= Problem description =
Quote every line of text in each of the following items word for word, keeping the original order.

(Stored data entries)
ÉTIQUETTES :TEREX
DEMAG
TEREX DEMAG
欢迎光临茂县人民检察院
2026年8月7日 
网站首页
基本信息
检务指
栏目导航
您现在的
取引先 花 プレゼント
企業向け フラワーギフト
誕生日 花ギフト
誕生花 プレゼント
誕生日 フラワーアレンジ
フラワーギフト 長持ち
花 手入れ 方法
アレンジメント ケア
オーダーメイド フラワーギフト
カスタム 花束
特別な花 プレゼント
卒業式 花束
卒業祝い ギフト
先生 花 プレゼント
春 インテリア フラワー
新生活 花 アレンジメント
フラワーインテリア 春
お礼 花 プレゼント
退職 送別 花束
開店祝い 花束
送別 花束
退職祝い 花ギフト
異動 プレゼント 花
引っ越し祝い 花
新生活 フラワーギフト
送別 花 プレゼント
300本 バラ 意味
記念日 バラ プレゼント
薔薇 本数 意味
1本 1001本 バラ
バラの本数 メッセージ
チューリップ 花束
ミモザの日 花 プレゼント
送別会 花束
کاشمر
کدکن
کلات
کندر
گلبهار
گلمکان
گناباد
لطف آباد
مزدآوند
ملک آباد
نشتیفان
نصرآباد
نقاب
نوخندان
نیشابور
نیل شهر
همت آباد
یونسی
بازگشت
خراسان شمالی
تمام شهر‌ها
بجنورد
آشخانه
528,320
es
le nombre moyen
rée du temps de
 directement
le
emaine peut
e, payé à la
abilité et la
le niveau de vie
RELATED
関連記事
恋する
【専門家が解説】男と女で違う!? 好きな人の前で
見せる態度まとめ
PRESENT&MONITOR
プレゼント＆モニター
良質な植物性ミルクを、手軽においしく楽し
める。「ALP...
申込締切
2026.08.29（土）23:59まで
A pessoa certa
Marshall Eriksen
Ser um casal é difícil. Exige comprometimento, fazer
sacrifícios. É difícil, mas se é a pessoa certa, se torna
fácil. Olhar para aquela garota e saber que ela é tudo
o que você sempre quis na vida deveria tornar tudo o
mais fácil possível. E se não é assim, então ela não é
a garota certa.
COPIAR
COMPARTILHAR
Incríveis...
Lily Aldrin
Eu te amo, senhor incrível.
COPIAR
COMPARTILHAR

= Expected answer =
ÉTIQUETTES :TEREX
DEMAG
TEREX DEMAG
欢迎光临茂县人民检察院
2026年8月7日 
网站首页
基本信息
检务指
栏目导航
您现在的
取引先 花 プレゼント
企業向け フラワーギフト
誕生日 花ギフト
誕生花 プレゼント
誕生日 フラワーアレンジ
フラワーギフト 長持ち
花 手入れ 方法
アレンジメント ケア
オーダーメイド フラワーギフト
カスタム 花束
特別な花 プレゼント
卒業式 花束
卒業祝い ギフト
先生 花 プレゼント
春 インテリア フラワー
新生活 花 アレンジメント
フラワーインテリア 春
お礼 花 プレゼント
退職 送別 花束
開店祝い 花束
送別 花束
退職祝い 花ギフト
異動 プレゼント 花
引っ越し祝い 花
新生活 フラワーギフト
送別 花 プレゼント
300本 バラ 意味
記念日 バラ プレゼント
薔薇 本数 意味
1本 1001本 バラ
バラの本数 メッセージ
チューリップ 花束
ミモザの日 花 プレゼント
送別会 花束
کاشمر
کدکن
کلات
کندر
گلبهار
گلمکان
گناباد
لطف آباد
مزدآوند
ملک آباد
نشتیفان
نصرآباد
نقاب
نوخندان
نیشابور
نیل شهر
همت آباد
یونسی
بازگشت
خراسان شمالی
تمام شهر‌ها
بجنورد
آشخانه
528,320
es
le nombre moyen
rée du temps de
 directement
le
emaine peut
e, payé à la
abilité et la
le niveau de vie
RELATED
関連記事
恋する
【専門家が解説】男と女で違う!? 好きな人の前で
見せる態度まとめ
PRESENT&MONITOR
プレゼント＆モニター
良質な植物性ミルクを、手軽においしく楽し
める。「ALP...
申込締切
2026.08.29（土）23:59まで
A pessoa certa
Marshall Eriksen
Ser um casal é difícil. Exige comprometimento, fazer
sacrifícios. É difícil, mas se é a pessoa certa, se torna
fácil. Olhar para aquela garota e saber que ela é tudo
o que você sempre quis na vida deveria tornar tudo o
mais fácil possível. E se não é assim, então ela não é
a garota certa.
COPIAR
COMPARTILHAR
Incríveis...
Lily Aldrin
Eu te amo, senhor incrível.
COPIAR
COMPARTILHAR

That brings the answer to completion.